_Required action_
Please restate, word for word, each line from the one containing "Scale: 8 nanometres" through the end of the entries below.

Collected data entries

########

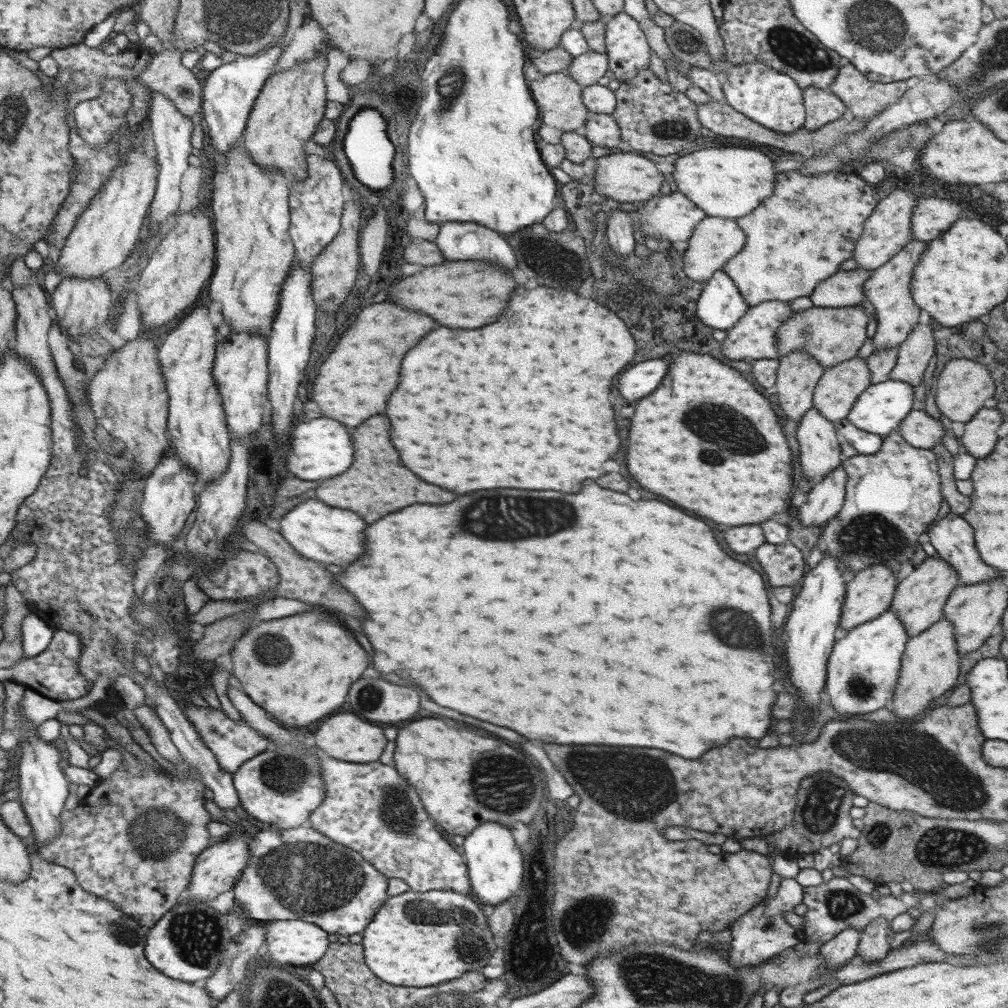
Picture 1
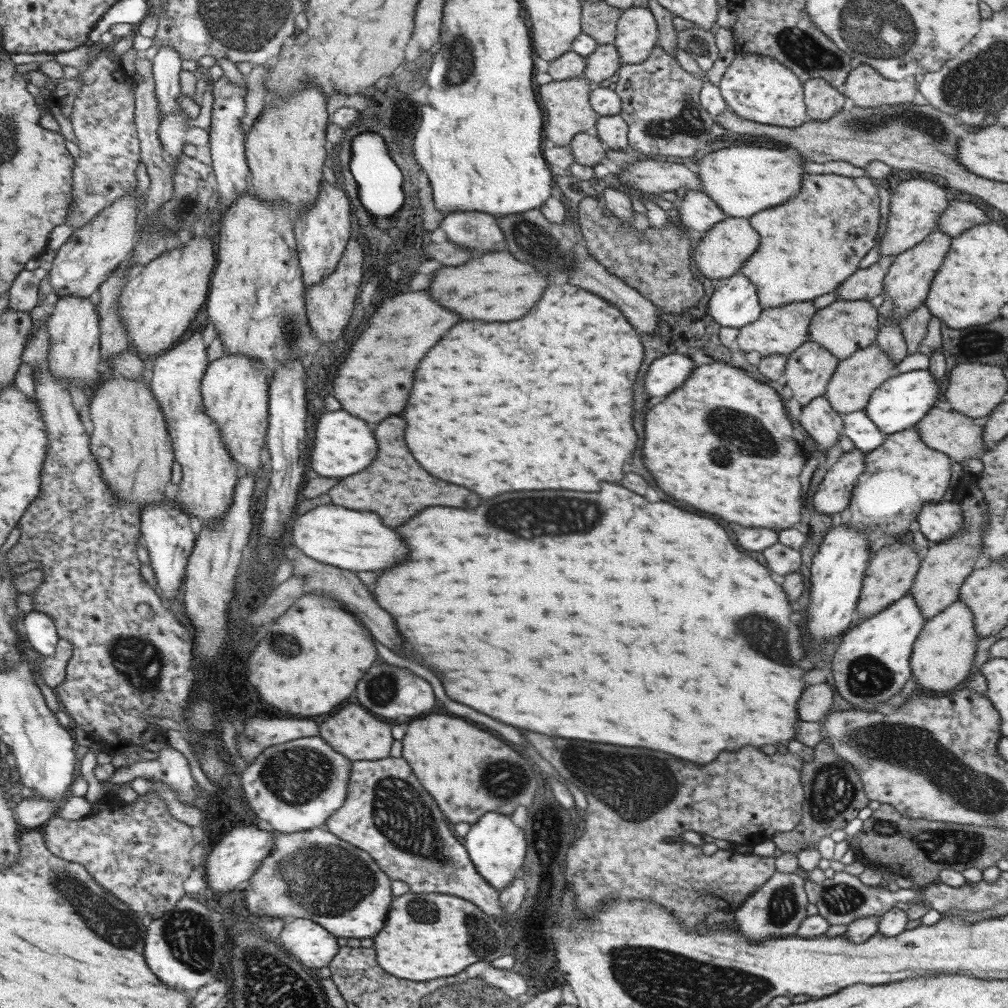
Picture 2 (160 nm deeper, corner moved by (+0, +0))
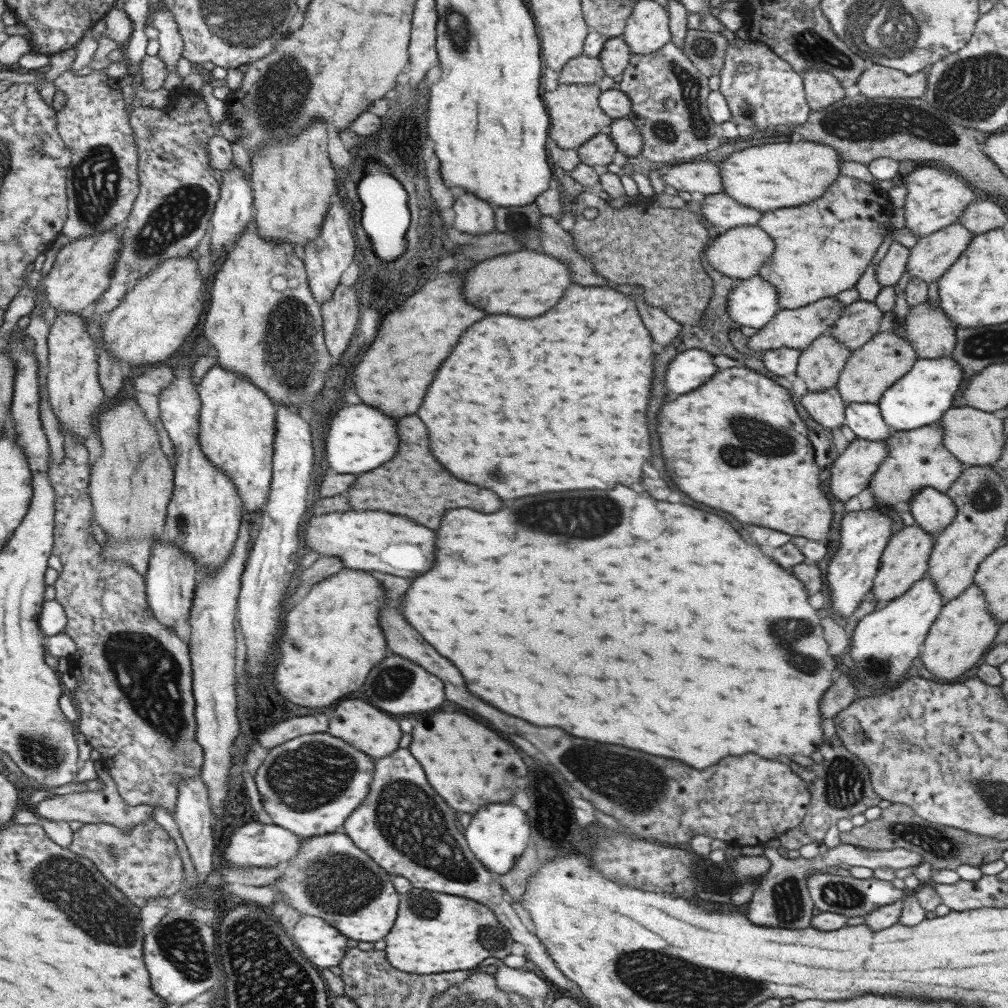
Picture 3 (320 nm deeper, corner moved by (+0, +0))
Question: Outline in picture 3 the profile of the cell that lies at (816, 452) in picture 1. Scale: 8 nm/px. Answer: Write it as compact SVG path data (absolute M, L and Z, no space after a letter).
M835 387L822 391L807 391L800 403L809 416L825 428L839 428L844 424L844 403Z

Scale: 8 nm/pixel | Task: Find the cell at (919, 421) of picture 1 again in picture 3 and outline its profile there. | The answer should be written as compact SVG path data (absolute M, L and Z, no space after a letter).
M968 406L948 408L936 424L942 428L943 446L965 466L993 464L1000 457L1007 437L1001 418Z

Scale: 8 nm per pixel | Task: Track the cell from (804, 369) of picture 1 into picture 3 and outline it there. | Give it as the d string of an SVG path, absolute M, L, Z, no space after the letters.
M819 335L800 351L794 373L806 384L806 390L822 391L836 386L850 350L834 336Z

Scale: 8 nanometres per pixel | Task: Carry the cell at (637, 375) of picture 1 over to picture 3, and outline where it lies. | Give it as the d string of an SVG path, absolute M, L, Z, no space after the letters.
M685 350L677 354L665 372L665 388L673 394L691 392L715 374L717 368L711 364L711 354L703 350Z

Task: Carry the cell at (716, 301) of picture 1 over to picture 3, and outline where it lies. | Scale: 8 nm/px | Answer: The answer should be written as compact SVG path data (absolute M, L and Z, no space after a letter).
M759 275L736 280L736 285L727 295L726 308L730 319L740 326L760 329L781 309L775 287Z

########

_Solution for this problem_
Scale: 8 nanometres per pixel | Task: Carry the cell at (637, 375) of picture 1 over to picture 3, and outline where it lies. | Give it as the d string of an SVG path, absolute M, L, Z, no space after the letters.
M685 350L677 354L665 372L665 388L673 394L691 392L715 374L717 368L711 364L711 354L703 350Z

Task: Carry the cell at (716, 301) of picture 1 over to picture 3, and outline where it lies. | Scale: 8 nm/px | Answer: The answer should be written as compact SVG path data (absolute M, L and Z, no space after a letter).
M759 275L736 280L736 285L727 295L726 308L730 319L740 326L760 329L781 309L775 287Z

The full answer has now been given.